In May 2001, she left the communist movement and surrendered to the government in order to be reunited with her children.
Hers was one of the stories told at yesterday’s Peace Tech 3, a dialogue among youths on the impact of war and conflict on women.
The forum connected students and teachers at the University of the Philippines in Diliman, Quezon City, with their counterparts at the Notre Dame University in Cotabato City.
It was the third in a series of teleconferences on issues concerning the youth.
During the forum, women who were caught in armed conflicts talked about their experiences before a large group of mostly high school students.
About 750 students listened in at UP, while an audience of more than 1,100 attended the forum at Notre Dame.
Francia was the first speaker. When she began her story, she was calm and collected, but as her narration went on, emotion took over, and she shed tears.
A native of Bicol, she was only 19 when she was recruited to the NPA. “It was not my original intention to join. I was supposed to be applying for a job, but when we were taken to a camp, I just went with the flow.”
After six months of training, she went to see her family again. “We were all in tears. My parents said they were afraid for my sake. They pitied my condition because I had grown so thin,” she said.
“But in the end, when I was talking to them, it was as though I was also trying to recruit them (into the NPA),” she said.
Married to a comrade
Francia assumed combat duty within the organization and, for 12 years, fought government forces in Southern Luzon.
She married a comrade, and gave birth to five children, with ages now ranging from 3 to 12.
As standard policy in the camp, every time Francia gave birth, her child was taken away to be reared by different caretakers.
“They (her children) didn’t even know each other. And they only thought of me as a relative,” she said. “It was difficult knowing my children were growing up with other people.”
“It hurt me, but I just tried to ignore the sad feelings. I couldn’t do anything. I had no choice,” Francia said.
This went on for many years, she said, until one day, she just woke up wondering why she could not live a happy life with her family.
“When I became older, I realized that the ideals of my youth were not as important as my children. I longed to be with them,” Francia said. “I wanted a good future for them.”
Today, her family is complete. Her husband turned himself in to authorities three weeks ago, out of concern for their 7-year-old daughter who is in a hospital for a lung infection.

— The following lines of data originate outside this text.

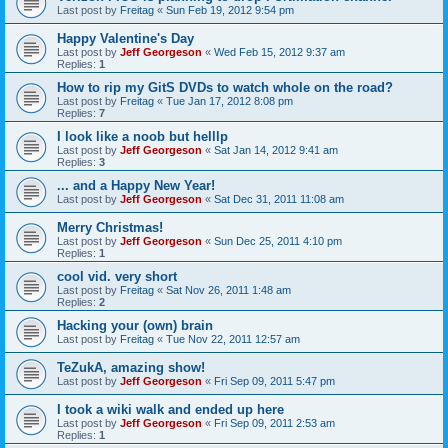
Last post by
Freitag
«
Sun Feb 19, 2012 9:54 pm
Happy Valentine's Day
Last post by
Jeff Georgeson
«
Wed Feb 15, 2012 9:37 am
Replies:
1
How to rip my GitS DVDs to watch whole on the road?
Last post by
Freitag
«
Tue Jan 17, 2012 8:08 pm
Replies:
7
I look like a noob but helllp
Last post by
Jeff Georgeson
«
Sat Jan 14, 2012 9:41 am
Replies:
3
... and a Happy New Year!
Last post by
Jeff Georgeson
«
Sat Dec 31, 2011 11:08 am
Merry Christmas!
Last post by
Jeff Georgeson
«
Sun Dec 25, 2011 4:10 pm
Replies:
1
cool vid. very short
Last post by
Freitag
«
Sat Nov 26, 2011 1:48 am
Replies:
2
Hacking your (own) brain
Last post by
Freitag
«
Tue Nov 22, 2011 12:57 am
TeZukA, amazing show!
Last post by
Jeff Georgeson
«
Fri Sep 09, 2011 5:47 pm
I took a wiki walk and ended up here
Last post by
Jeff Georgeson
«
Fri Sep 09, 2011 2:53 am
Replies:
1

“I’m happy now that we’re a family,” she said. “I may have made bad choices for my children. But I hope they’ll understand me when they’re older.”
Her children may still be getting used to the idea of themselves being a family, after growing up in different households.
But Francia is unperturbed. After all, she now has all the time in the world to look after them.
The organizers and partners of Peace Tech 3 were the Assisi Development Foundation, Center for Peace Education of Miriam College, Office of the Presidential Adviser on the Peace Process, United Nations Children’s Fund (UNICEF), Australian Agency for International Development, Canada Fund for Local Initiatives and Philippine Long Distance Telephone Co.